EXTRACTED ENTRIES section start

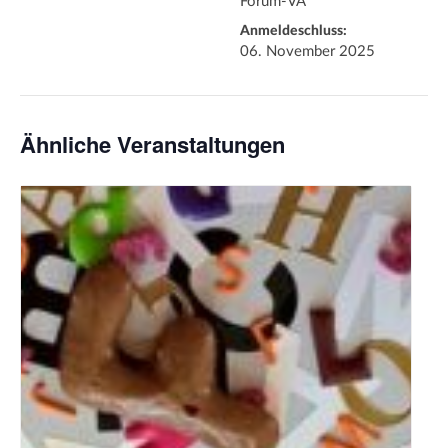
Forum-VA
Anmeldeschluss:
06. November 2025
Ähnliche Veranstaltungen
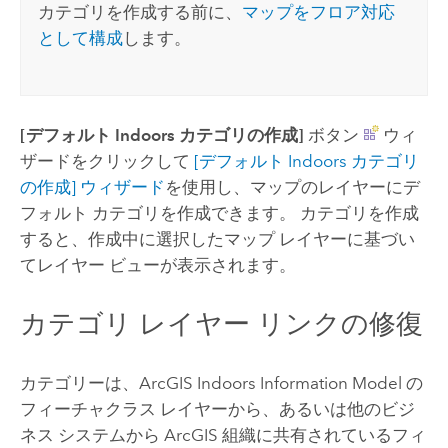
カテゴリを作成する前に、
マップをフロア対応
として構成
します。
[デフォルト Indoors カテゴリの作成]
ボタン
ウィ
ザードをクリックして
[デフォルト Indoors カテゴリ
の作成] ウィザード
を使用し、マップのレイヤーにデ
フォルト カテゴリを作成できます。 カテゴリを作成
すると、作成中に選択したマップ レイヤーに基づい
てレイヤー ビューが表示されます。
カテゴリ レイヤー リンクの修復
カテゴリーは、
ArcGIS Indoors
Information Model の
フィーチャクラス レイヤーから、あるいは他のビジ
ネス システムから ArcGIS 組織に共有されているフィ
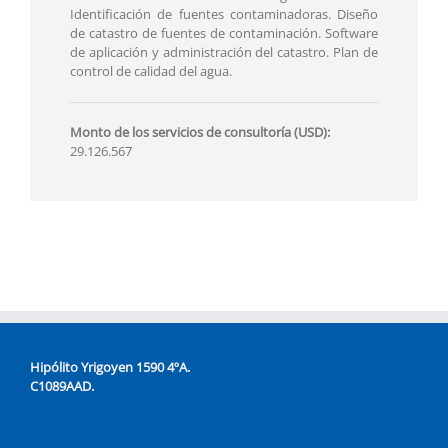
Identificación de fuentes contaminadoras. Diseño
de catastro de fuentes de contaminación. Software
de aplicación y administración del catastro. Plan de
control de calidad del agua.
Monto de los servicios de consultoría (USD):
29.126.567
Hipólito Yrigoyen 1590 4ºA.
C1089AAD.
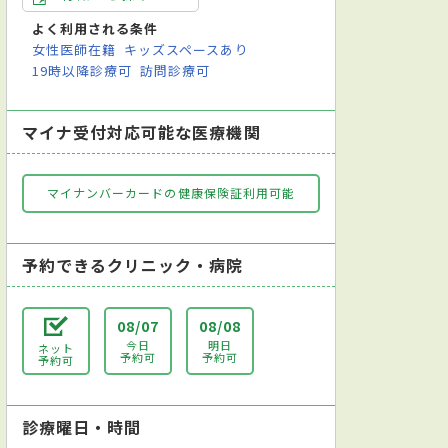
よく利用される条件
女性医師在籍
キッズスペースあり
19時以降診療可
訪問診療可
マイナ受付対応可能な医療機関
マイナンバーカードの健康保険証利用可能
予約できるクリニック・病院
08/07
08/08
今日
明日
ネット
外科
腎臓内科
心臓血管外科
小児科
整形外科
形成外
予約可
予約可
予約可
診療曜日・時間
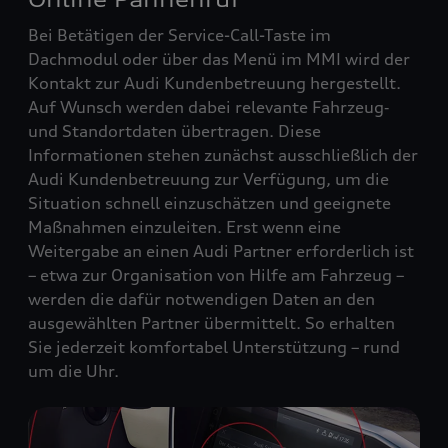
Bei Betätigen der Service-Call-Taste im
Dachmodul oder über das Menü im MMI wird der
Kontakt zur Audi Kundenbetreuung hergestellt.
Auf Wunsch werden dabei relevante Fahrzeug‑
und Standortdaten übertragen. Diese
Informationen stehen zunächst ausschließlich der
Audi Kundenbetreuung zur Verfügung, um die
Situation schnell einzuschätzen und geeignete
Maßnahmen einzuleiten. Erst wenn eine
Weitergabe an einen Audi Partner erforderlich ist
– etwa zur Organisation von Hilfe am Fahrzeug –
werden die dafür notwendigen Daten an den
ausgewählten Partner übermittelt. So erhalten
Sie jederzeit komfortabel Unterstützung – rund
um die Uhr.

EXTRACTED ENTRIES section end

= THE TASK =
Please copy the data word for word, starting at the line that contains "Identificación de fuentes" and ending at the final line of the data, and leave the pictures out of your answer.

= ANSWER TO THIS TASK =
Identificación de fuentes contaminadoras. Diseño
de catastro de fuentes de contaminación. Software
de aplicación y administración del catastro. Plan de
control de calidad del agua.
Monto de los servicios de consultoría (USD):
29.126.567
Hipólito Yrigoyen 1590 4ºA.
C1089AAD.
よく利用される条件
女性医師在籍
キッズスペースあり
19時以降診療可
訪問診療可
マイナ受付対応可能な医療機関
マイナンバーカードの健康保険証利用可能
予約できるクリニック・病院
08/07
08/08
今日
明日
ネット
外科
腎臓内科
心臓血管外科
小児科
整形外科
形成外
予約可
予約可
予約可
診療曜日・時間
Bei Betätigen der Service-Call-Taste im
Dachmodul oder über das Menü im MMI wird der
Kontakt zur Audi Kundenbetreuung hergestellt.
Auf Wunsch werden dabei relevante Fahrzeug‑
und Standortdaten übertragen. Diese
Informationen stehen zunächst ausschließlich der
Audi Kundenbetreuung zur Verfügung, um die
Situation schnell einzuschätzen und geeignete
Maßnahmen einzuleiten. Erst wenn eine
Weitergabe an einen Audi Partner erforderlich ist
– etwa zur Organisation von Hilfe am Fahrzeug –
werden die dafür notwendigen Daten an den
ausgewählten Partner übermittelt. So erhalten
Sie jederzeit komfortabel Unterstützung – rund
um die Uhr.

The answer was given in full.